Project developer John Good of locally based Riverwalk Entertainment LLC worked diligently to assemble 40 acres along the riverbank connecting the city center with the riverboat casinos.

The project offers new ways for guests to enjoy the Red River's shoreline beauty including retail, cinemas, live performing arts theaters and jazz clubs, restaurants, a bowling alley, hotel, sporting lodge and an aquarium.

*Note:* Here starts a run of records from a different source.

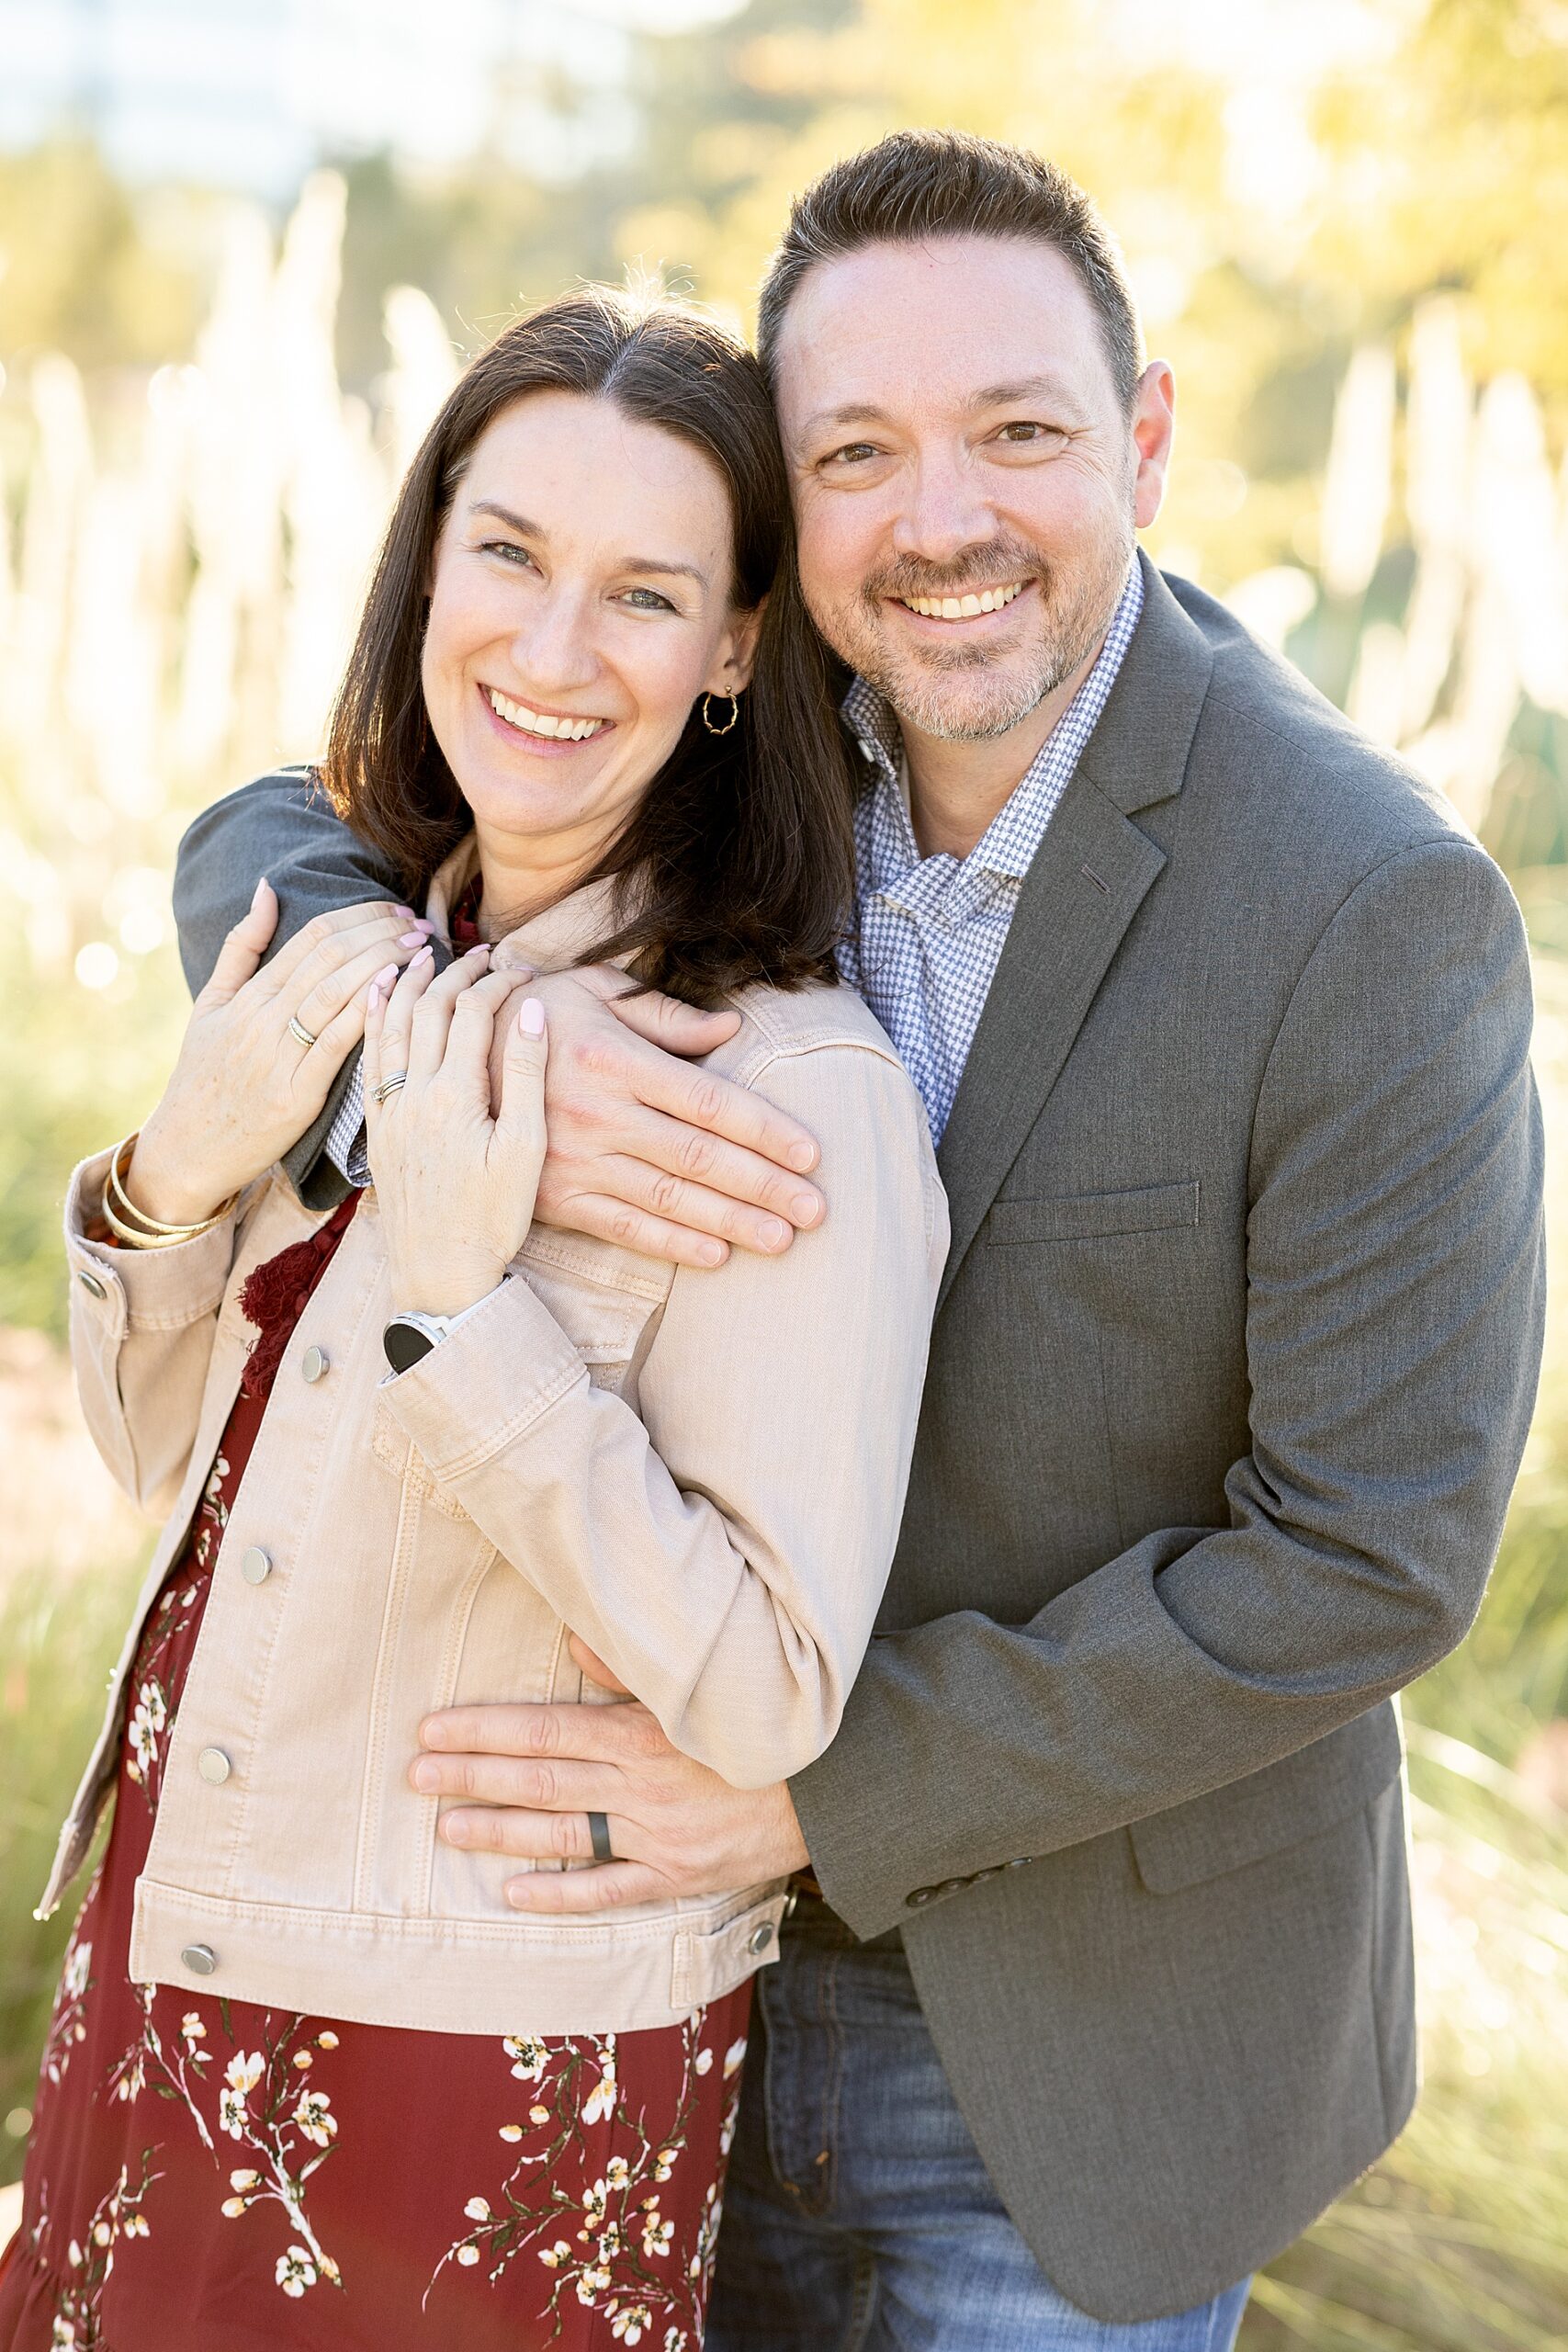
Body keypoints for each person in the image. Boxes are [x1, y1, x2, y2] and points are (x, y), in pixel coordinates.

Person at [170, 133, 1544, 2352]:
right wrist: (394, 1054)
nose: (940, 522)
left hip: (1074, 2047)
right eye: (855, 454)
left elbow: (1367, 1554)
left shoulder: (1367, 908)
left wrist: (808, 1791)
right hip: (622, 1983)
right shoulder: (742, 715)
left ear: (1148, 441)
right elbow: (276, 825)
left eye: (1018, 433)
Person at [3, 288, 944, 2352]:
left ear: (732, 653)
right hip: (176, 1959)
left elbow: (768, 1679)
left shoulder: (780, 1102)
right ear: (427, 556)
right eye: (506, 551)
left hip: (466, 2084)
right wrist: (177, 1164)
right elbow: (170, 1456)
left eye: (641, 593)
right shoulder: (357, 963)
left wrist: (458, 1303)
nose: (543, 645)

When completed, the plan is for this project to be the piston driving the engine of a revitalized Bossier City.

Moving forward

Minnetonka, Minn.-based Madison Marquette is currently redeveloping a former department store in Cincinnati. The downtown infill project includes two levels of retail and 110,000 sq. ft. of office space in the heart of the CBD.

The renovated and reconfigured Fourth & Race will connect via skywalk to Tower Place Mall and the upscale Fountain Place shopping center.

The company is revitalizing another large department store site in Westwood Village, Calif., reconfiguring the space into a neighborhood gourmet grocer and home design center.

Unlimited opportunities

Urban infill opportunities are not limited to thriving metropolitan areas and can take many forms and shapes. For example, HTH Group is working with several developers and cruise ship operators to create a touch of urbanism in island resorts, building infrastructures and retail towns that support cruise ship passages and local town residents.

In many cases, these sites are the last viable lands to develop in established port of call towns — towns already surrounded by housing, offices and hotels. The missing link is that magical component most of our major cities are built around — retail and entertainment.

The measure of successful, high profile projects is suburban retailers meeting urban challenges. Innovative infill projects responding to consumers' new lifestyles hold the greatest promise for the continued evolution and reshaping of the urban landscape.

ABOUT THE AUTHOR

Richard E. Huelsman is CEO and founding partner of H T H Group, LLP.

His 30-year career spans every arena of retail design, from large malls and power centers to specialty retailers.